Does this count as a stay-cay? I feel like no. It’s mostly just sounding sad. I promise, it’s not sad, and we’re totally just staying home because we want to! Every day we ask each other where we should go and what we should do that night, and then we both kind of laugh as if we’re too good for the world outside our doors, and then we both kind of cry because in reality people have totally stopped responding to our texts. Jk we’re fine we swear! *nervous laughter*

We also swear that we’ve eaten more than just this mandel bread this week. Admitedly not that much more, but hey, it’s freaking amazing. When Molly Yeh, who’s one of our absolute faaaaaaaaaavorite ladies of the foodwebz, sent us a little sneak peak of her forthcoming book Molly on on the Range, we were super stoked. Her recipe for mandel bread definitely stood out because the photography in this book is just *gorgeous* and we’re fans of any kind of bread, but it did leave us with a couple of questions like 1. What is mandel bread? 2. Why does it look so perfect? and 3. How fast can we eat it all? We did the hard work for you, and we have the answers, mmk? 1. Perfection in the form of a what is basically a sugar cookie bar, 2. See answer 1, and 3. VERY VERY FAST.

Okie doke, now we're off to go judge a fried chicken contest because we're obviously on a mission to see how much we can lower our life expectancy in one week! Recipe below, sweeties!

Mandel Bread with Marzipan and Sea Salt from Molly on the Range

Prep time: 15 minutes // cook time: 1 hour // makes 28(ish) cookies

  • 7 to 8 ounces marzipan
  • 1 tablespoon powdered sugar
  • 3¼ cups flour
  • 1 teaspoon baking powder
  • ¾ teaspoon kosher salt
  • 1 cup sugar
  • 1 cup flavorless oil
  • 3 large eggs
  • 2 teaspoons vanilla extract
  • ½ teaspoon almond extract
  • ½ cup cacao nibs or dark chocolate chips
  • Flaky sea salt, for sprinkling
  • Pearl sugar or sprinkles, for sprinkling
  1. Preheat the oven to 350ºF.
  2. Cut the marzipan into ½-inch pieces and toss with the powdered sugar.
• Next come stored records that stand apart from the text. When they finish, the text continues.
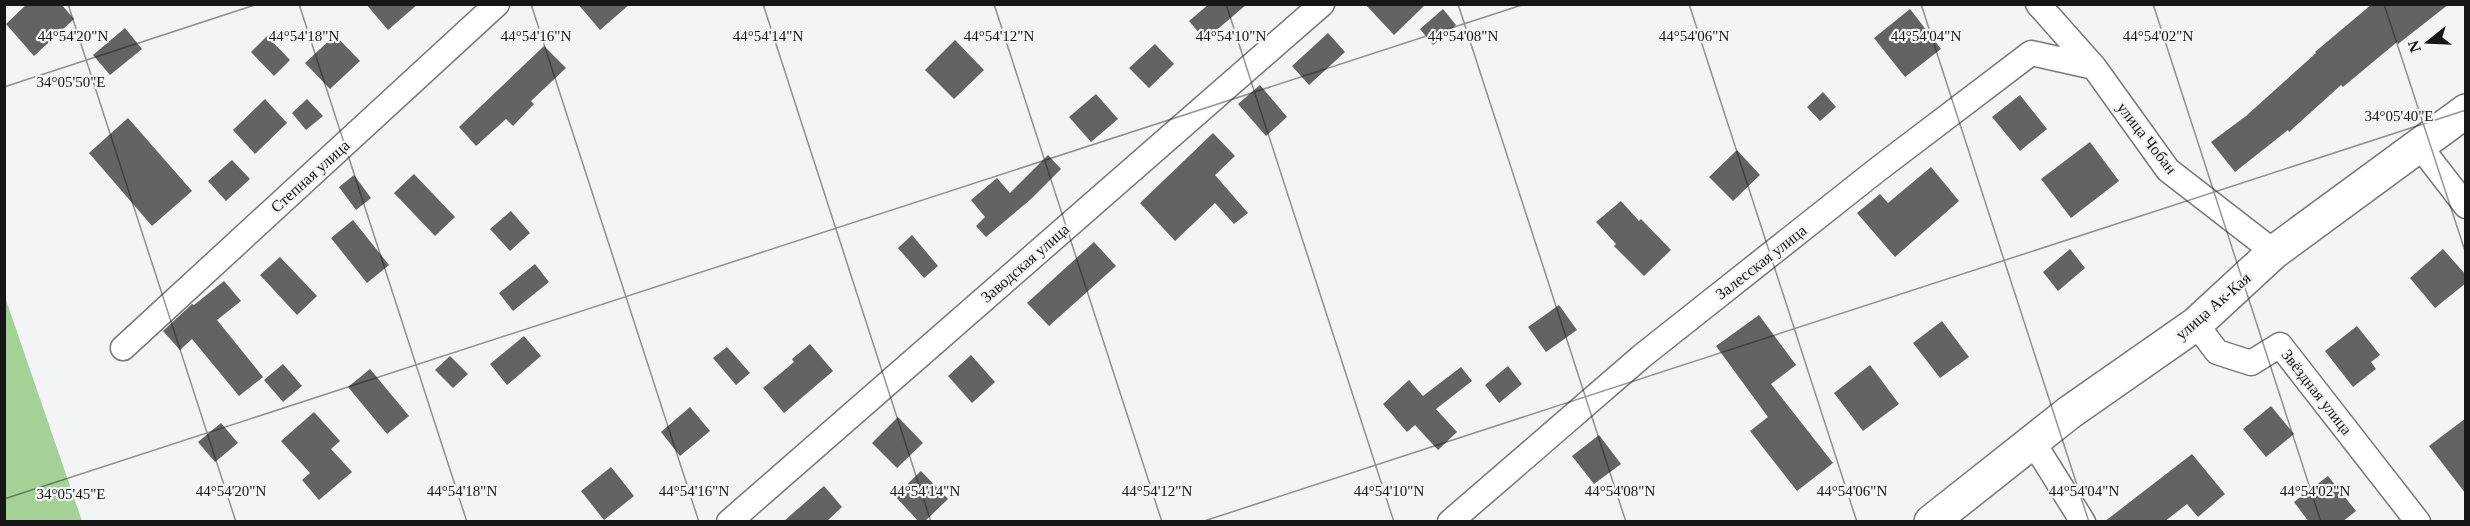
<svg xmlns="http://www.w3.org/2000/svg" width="2470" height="526" font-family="'Times New Roman',serif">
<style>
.green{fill:#a4d195}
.building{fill:#626364}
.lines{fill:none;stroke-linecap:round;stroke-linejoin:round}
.minor-casing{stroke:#767778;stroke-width:27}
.secondary-casing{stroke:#767778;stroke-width:36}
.minor{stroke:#fff;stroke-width:24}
.secondary{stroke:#fff;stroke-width:33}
.ticks{fill:none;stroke:#161617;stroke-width:1.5;stroke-opacity:0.45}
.labels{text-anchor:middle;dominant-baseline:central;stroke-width:4.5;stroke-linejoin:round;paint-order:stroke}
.street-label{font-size:16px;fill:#161617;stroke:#f2f4f5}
.ticks-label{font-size:15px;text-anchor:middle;fill:#161617;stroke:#f2f4f5;stroke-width:4.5;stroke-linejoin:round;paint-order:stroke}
</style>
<rect width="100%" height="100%" fill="#f2f4f5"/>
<path class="green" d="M 4,297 L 5,297 L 82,521 L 5,521 Z"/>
<path class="building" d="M 27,4 L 61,4 L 74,19 L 34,56 L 6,24 Z
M 366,4 L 418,4 L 388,30 Z
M 578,4 L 630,4 L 600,30 Z
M 1209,4 L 1247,4 L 1205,40 L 1189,21 Z
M 1365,4 L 1426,4 L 1394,35 Z
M 2372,4 L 2449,4 L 2398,44 L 2397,42 L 2343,87 L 2341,85 L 2289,132 L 2288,130 L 2235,172 L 2211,142 L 2246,116 L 2316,53 L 2315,52 Z
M 1443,9 L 1456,25 L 1433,45 L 1420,29 Z
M 1910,9 L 1941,49 L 1905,77 L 1874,38 Z
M 125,28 L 142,49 L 110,75 L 93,55 Z
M 1328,33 L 1345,52 L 1309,85 L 1292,66 Z
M 335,35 L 360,61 L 330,89 L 305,63 Z
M 267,36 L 290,60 L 274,76 L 251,52 Z
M 955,40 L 984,70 L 954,99 L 925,70 Z
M 1155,44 L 1174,64 L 1149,88 L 1129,68 Z
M 544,46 L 566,68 L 531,101 L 534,104 L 513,126 L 506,119 L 476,146 L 459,127 Z
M 1260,85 L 1287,117 L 1266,136 L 1238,104 Z
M 1823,92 L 1836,107 L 1820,121 L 1807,107 Z
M 1096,94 L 1118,119 L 1091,142 L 1069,117 Z
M 2020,95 L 2047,129 L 2020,151 L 1992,117 Z
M 265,99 L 287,123 L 255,154 L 233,130 Z
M 307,99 L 323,116 L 306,130 L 292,113 Z
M 128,118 L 192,191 L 152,226 L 89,153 Z
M 1213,133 L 1235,156 L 1215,175 L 1248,213 L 1234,224 L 1215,203 L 1175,241 L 1140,203 Z
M 2090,142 L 2119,181 L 2071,218 L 2041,179 Z
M 1737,150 L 1760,175 L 1733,201 L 1709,177 Z
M 1048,155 L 1061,169 L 1031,199 L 986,237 L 976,226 L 985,217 L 971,200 L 997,178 L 1010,193 Z
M 232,160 L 250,179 L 226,201 L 208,181 Z
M 1931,167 L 1959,201 L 1895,257 L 1857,213 L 1880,194 L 1888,203 Z
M 414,174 L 455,217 L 435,236 L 394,193 Z
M 354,175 L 371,198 L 356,210 L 339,187 Z
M 1621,201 L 1639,221 L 1641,219 L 1671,250 L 1644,276 L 1614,246 L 1616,244 L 1596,222 Z
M 511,211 L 530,233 L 510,251 L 490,229 Z
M 353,220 L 389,265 L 367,283 L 331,238 Z
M 912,235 L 938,266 L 924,278 L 898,248 Z
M 1094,242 L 1116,266 L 1049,326 L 1027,303 Z
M 2070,249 L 2085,268 L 2058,291 L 2043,272 Z
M 2443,249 L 2466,275 L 2466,283 L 2435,308 L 2410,278 Z
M 280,257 L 317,296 L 297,315 L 260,275 Z
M 535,264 L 549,282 L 513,311 L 499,293 Z
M 224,281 L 241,301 L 217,320 L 263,377 L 239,396 L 192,339 L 180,350 L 163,331 L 192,304 L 194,305 Z
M 1559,305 L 1577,330 L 1546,352 L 1528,327 Z
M 1759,315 L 1796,365 L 1771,384 L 1833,463 L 1797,491 L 1750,431 L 1768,417 L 1716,346 Z
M 1942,321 L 1969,357 L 1940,378 L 1913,343 Z
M 2357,326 L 2380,355 L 2371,362 L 2376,369 L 2353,387 L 2325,351 Z
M 524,336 L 541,356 L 507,385 L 490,364 Z
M 810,344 L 833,371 L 784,413 L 763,388 L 794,362 L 792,359 Z
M 727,347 L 750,373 L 736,385 L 713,358 Z
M 971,355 L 995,382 L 972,403 L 948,376 Z
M 450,356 L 468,374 L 453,388 L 435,370 Z
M 283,364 L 302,386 L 283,402 L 264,380 Z
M 1870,365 L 1899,404 L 1863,431 L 1834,393 Z
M 1508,366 L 1522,384 L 1499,403 L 1485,385 Z
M 1461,367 L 1472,381 L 1436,409 L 1457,432 L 1438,450 L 1415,425 L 1407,432 L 1383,404 L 1409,380 L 1423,396 Z
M 370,369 L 409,416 L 387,434 L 348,387 Z
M 2271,406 L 2294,434 L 2266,457 L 2243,429 Z
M 690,407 L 710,431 L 680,456 L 661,432 Z
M 314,412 L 340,441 L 331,449 L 352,472 L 319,500 L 302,480 L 310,473 L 281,441 Z
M 898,417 L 923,443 L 897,468 L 872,443 Z
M 2466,418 L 2466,494 L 2429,446 Z
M 221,423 L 238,443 L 215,462 L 198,442 Z
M 1599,435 L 1621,464 L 1594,484 L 1572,456 Z
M 2192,454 L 2225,494 L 2198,517 L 2187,504 L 2164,522 L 2104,522 Z
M 611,467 L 634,496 L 604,520 L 581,491 Z
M 921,471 L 948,499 L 924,522 L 919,522 L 895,496 Z
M 2328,476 L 2356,511 L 2342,522 L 2309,522 L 2294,502 Z
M 824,486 L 842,507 L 826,522 L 783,522 Z"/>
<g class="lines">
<defs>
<path id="minor" d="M 2038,4 L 2094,67 L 2168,170 L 2274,252
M 2418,144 L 2466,206
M 2196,324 L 2217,352 L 2251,363 L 2280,345 L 2418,522
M 123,348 L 497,4
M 2033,442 L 2083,522
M 729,522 L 1322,4
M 1450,522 L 1642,356 L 1877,170 L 2031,53 L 2094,67"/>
<path id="secondary" d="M 1931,522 L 2070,412 L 2196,324 L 2274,252 L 2466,111"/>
</defs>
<use href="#minor" class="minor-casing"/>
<use href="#secondary" class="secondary-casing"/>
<use href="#minor" class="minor"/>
<use href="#secondary" class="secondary"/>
</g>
<path class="ticks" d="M 68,4 L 236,522M 299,4 L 467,522M 531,4 L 699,522M 763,4 L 931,522M 994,4 L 1162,522M 1226,4 L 1394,522M 1458,4 L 1626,522M 1689,4 L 1857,522M 1921,4 L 2089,522M 2153,4 L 2321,522M 2384,4 L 2466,254M 4,87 L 258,4M 4,499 L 1525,4M 1201,522 L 2466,110"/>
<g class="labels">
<g class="street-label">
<text transform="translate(2147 138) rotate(52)">улица Чобан</text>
<text transform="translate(310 176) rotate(-42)">Степная улица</text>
<text transform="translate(1761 262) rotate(-38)">Залесская улица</text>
<text transform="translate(1025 263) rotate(-41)">Заводская улица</text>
<text transform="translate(2213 306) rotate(-41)">улица Ак-Кая</text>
<text transform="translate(2317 392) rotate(52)">Звёздная улица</text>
</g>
</g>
<g class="ticks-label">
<text x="73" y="41">44°54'20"N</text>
<text x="304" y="41">44°54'18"N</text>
<text x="536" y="41">44°54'16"N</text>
<text x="768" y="41">44°54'14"N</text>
<text x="999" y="41">44°54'12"N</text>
<text x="1231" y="41">44°54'10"N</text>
<text x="1463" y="41">44°54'08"N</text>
<text x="1694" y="41">44°54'06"N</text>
<text x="1926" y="41">44°54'04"N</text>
<text x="2158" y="41">44°54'02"N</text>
<text x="71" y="87">34°05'50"E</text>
<text x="2399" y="121">34°05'40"E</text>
<text x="231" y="496">44°54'20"N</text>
<text x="462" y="496">44°54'18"N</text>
<text x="694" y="496">44°54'16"N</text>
<text x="925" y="496">44°54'14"N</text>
<text x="1157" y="496">44°54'12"N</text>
<text x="1389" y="496">44°54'10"N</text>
<text x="1620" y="496">44°54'08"N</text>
<text x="1852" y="496">44°54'06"N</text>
<text x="2084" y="496">44°54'04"N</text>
<text x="2315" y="496">44°54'02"N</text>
<text x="71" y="499">34°05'45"E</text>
</g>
<rect width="2470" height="526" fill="none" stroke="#161617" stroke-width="12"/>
<g transform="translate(2428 42) rotate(252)" stroke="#f2f4f5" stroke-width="4.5" paint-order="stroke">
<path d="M0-4.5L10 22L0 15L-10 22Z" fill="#161617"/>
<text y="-9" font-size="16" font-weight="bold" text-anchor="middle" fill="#161617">N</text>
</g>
</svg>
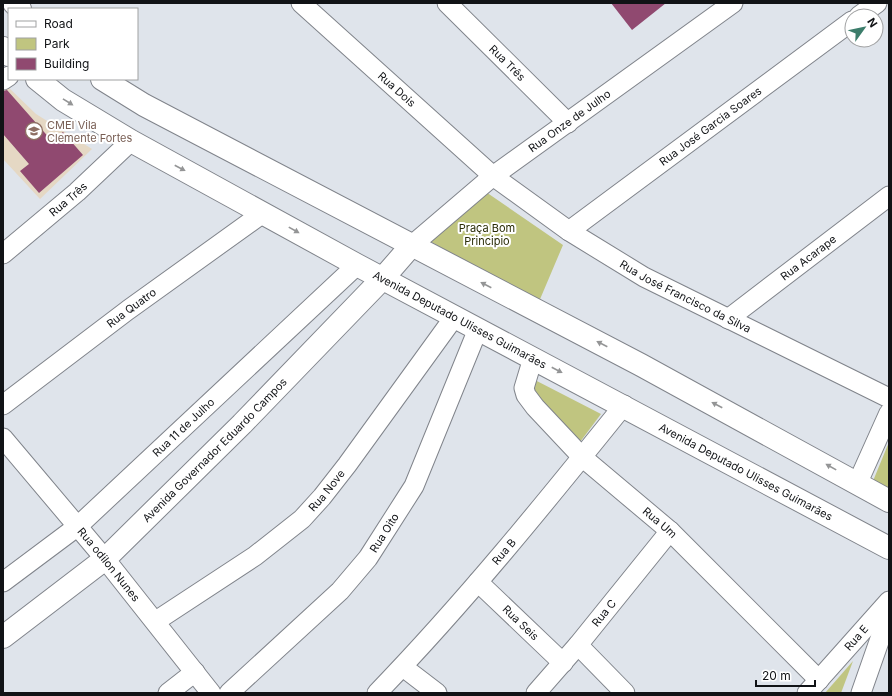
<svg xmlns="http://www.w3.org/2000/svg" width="892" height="696" font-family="Inter,sans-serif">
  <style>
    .education { fill: #e5d8c4 }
    .green { fill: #c0c580 }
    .building { fill: #904970 }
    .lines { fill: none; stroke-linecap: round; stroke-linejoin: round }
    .minor-casing { stroke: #80848b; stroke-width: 21 }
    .tertiary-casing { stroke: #80848b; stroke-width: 24 }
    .minor { stroke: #fff; stroke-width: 19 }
    .tertiary { stroke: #fff; stroke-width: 22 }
    .oneway { fill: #949596 }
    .labels { text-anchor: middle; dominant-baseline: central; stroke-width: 4; stroke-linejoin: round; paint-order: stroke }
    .street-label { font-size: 11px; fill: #111316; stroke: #fff }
    .education-label { font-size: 11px; fill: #785e54; stroke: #fff; text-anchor: start }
    .park-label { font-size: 11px; fill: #2a2c07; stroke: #fff }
  </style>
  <rect width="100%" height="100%" fill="#dfe4eb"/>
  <!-- education -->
  <path class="education" d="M8,87L36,114L92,149L40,199L3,159V91Z"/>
  <!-- green -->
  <path class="green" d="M483,190L563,245L538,304L428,240Z
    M531,378L601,414L577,446L536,401Z
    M889,442V489L873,481Z
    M853,661L841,693H825Z"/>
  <!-- building -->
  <path class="building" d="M611,3H666L632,30Z
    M7,90L52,141L63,132L83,155L39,193L20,171L29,164L3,134V91Z"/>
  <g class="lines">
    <!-- minor casing -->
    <g class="minor-casing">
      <g id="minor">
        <path id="s1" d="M301,3L493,176L569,231L644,277L889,398"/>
        <path id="s2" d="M447,3L568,123"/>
        <path d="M859,16L877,3"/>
        <path d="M3,80L9,76"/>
        <path id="s3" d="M569,231L852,21"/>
        <path id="s4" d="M411,246L493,176L733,3"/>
        <path id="s5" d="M3,254L77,192L131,141"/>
        <path id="s6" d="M728,319L889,196"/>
        <path id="s7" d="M533,358L524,388L526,395L535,407L582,457L670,531L819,680"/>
        <path id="s8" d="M3,405L128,310L263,213"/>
        <path id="s9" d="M3,438L105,559L211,693"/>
        <path d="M858,482L889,413"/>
        <path id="s10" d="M3,582L78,526L357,265"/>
        <path id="s11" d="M478,582L563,663"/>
        <path id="s12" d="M156,621L255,556L302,519L322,497L347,465L455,316"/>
        <path d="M578,645L625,693"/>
        <path d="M403,667L437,693"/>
        <path d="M168,693L195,672"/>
        <path id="s13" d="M229,693L340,591L368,558L414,486L478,329"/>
        <path id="s14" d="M377,693C465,602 545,503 624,405"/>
        <path id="s15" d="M536,693L578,645L670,531"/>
        <path id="s16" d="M807,693L889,601"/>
        <path d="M861,693L889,613"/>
      </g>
    </g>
    <!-- tertiary casing -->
    <g class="tertiary-casing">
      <g id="tertiary">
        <path d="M14,3L20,9"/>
        <path d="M3,48L9,55"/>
        <path id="s17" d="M37,79L63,100L131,141L357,265L889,548"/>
        <path d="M102,79L144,105L641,365L889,501"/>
        <path id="s18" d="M3,637L105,559L242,424L384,277L411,246"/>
      </g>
    </g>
    <!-- minor -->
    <use href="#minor" class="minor"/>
    <!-- tertiary -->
    <use href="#tertiary" class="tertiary"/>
  </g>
  <!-- one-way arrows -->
  <defs><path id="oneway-solid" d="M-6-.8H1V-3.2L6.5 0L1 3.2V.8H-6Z"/></defs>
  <g class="oneway">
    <use href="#oneway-solid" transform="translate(68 102) rotate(32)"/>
    <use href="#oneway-solid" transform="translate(180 168) rotate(28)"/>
    <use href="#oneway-solid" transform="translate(294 230) rotate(29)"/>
    <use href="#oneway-solid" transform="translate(486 285) rotate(-153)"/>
    <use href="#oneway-solid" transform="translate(602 344) rotate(-153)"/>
    <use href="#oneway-solid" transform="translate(557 370) rotate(28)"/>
    <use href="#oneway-solid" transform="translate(717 405) rotate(-152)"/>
    <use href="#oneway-solid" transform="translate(831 467) rotate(-151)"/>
  </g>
  <!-- icons -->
  <defs>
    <g id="school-ring" transform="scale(0.9)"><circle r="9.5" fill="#fff" stroke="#8d6e63" stroke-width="1.5"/><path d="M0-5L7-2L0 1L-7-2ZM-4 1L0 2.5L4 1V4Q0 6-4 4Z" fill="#8d6e63"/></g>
  </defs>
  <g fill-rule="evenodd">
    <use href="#school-ring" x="34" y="131"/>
  </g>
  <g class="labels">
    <!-- street labels -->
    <g class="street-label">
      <text stroke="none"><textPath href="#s2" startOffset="85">Rua Três</textPath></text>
      <text stroke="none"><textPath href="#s1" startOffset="129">Rua Dois</textPath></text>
      <text stroke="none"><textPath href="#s4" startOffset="202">Rua Onze de Julho</textPath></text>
      <text stroke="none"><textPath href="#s3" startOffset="176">Rua José Garcia Soares</textPath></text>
      <text stroke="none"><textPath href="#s5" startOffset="85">Rua Três</textPath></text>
      <text stroke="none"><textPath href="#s6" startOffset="101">Rua Acarape</textPath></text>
      <text stroke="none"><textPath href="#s1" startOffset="486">Rua José Francisco da Silva</textPath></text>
      <text stroke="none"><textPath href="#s8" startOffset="161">Rua Quatro</textPath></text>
      <text stroke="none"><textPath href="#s17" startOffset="487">Avenida Deputado Ulisses Guimarães</textPath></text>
      <text stroke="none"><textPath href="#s10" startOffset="238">Rua 11 de Julho</textPath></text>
      <text stroke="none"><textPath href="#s18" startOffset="283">Avenida Governador Eduardo Campos</textPath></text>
      <text stroke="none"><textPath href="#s17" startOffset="811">Avenida Deputado Ulisses Guimarães</textPath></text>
      <text stroke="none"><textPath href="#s12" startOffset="216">Rua Nove</textPath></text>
      <text stroke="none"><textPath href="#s7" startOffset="224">Rua Um</textPath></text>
      <text stroke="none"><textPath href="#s13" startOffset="224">Rua Oito</textPath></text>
      <text stroke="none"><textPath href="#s14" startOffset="190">Rua B</textPath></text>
      <text stroke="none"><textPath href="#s9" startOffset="165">Rua odilon Nunes</textPath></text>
      <text stroke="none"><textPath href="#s15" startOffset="105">Rua C</textPath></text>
      <text stroke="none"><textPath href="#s11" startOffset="59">Rua Seis</textPath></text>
      <text stroke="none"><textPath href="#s16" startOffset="74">Rua E</textPath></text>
    </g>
    <!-- education labels -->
    <g class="education-label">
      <text x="47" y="125">CMEI Vila<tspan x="47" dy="13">Clemente Fortes</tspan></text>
    </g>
    <!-- park labels -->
    <g class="park-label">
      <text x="487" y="228">Praça Bom<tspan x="487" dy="13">Principio</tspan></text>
    </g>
  </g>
  <!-- border -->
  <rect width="892" height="696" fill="none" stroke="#111316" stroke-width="8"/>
  <!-- legend -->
  <rect x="8" y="8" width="130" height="72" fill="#ffffff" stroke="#a0a1a2"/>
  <rect x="16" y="21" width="20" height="6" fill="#ffffff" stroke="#a0a1a2"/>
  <text x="44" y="28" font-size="12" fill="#111316">Road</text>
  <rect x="16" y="38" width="20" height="12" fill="#c0c580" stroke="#a0a1a2"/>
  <text x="44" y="48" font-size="12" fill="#111316">Park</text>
  <rect x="16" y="58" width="20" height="12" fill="#904970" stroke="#a0a1a2"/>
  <text x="44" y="68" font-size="12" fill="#111316">Building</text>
  <!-- north arrow -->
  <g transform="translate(864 28) rotate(57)"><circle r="19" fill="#ffffff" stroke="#a0a1a2"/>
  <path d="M0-3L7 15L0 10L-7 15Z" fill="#3c7d6b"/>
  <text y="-6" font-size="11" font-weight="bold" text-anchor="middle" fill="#111316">N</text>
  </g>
  <!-- scale -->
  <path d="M756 680v6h59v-6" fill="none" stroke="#111316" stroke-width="2"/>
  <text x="762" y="680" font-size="12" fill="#111316" stroke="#ffffff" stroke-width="3" paint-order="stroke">20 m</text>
</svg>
Set aside.
  3. In a medium bowl, whisk together the flour, baking powder, and salt.
  4. In a large bowl, whisk together the sugar and oil until combined. Whisk in the eggs one at a time, and then whisk in the vanilla and almond extract. Use a wooden spoon to gradually mix in the flour mixture, marzipan, and cacao nibs or chocolate chips. (This dough can be made the night before and stored in the refrigerator until ready to use.)
  5. Line a baking sheet with parchment paper. Divide the dough into 2 equal portions and place on the lined baking sheet. Mold the dough into two 14 x 3-inch rectangles about 3 inches apart. Sprinkle the tops with a few pinches of sea salt and pearl sugar or sprinkles.
  6. Bake until the centers are set and the bottoms are lightly browned, 25 to 30 minutes. Remove from the oven and reduce the oven temperature to 250ºF. Let the mandel bread cool slightly and then use a sharp serrated knife to cut crosswise into 1-inch-thick slices. Turn the slices on their sides and bake for 20 more minutes, or until desired crispness. Let cool slightly and enjoy with coffee, hot chocolate, or tea.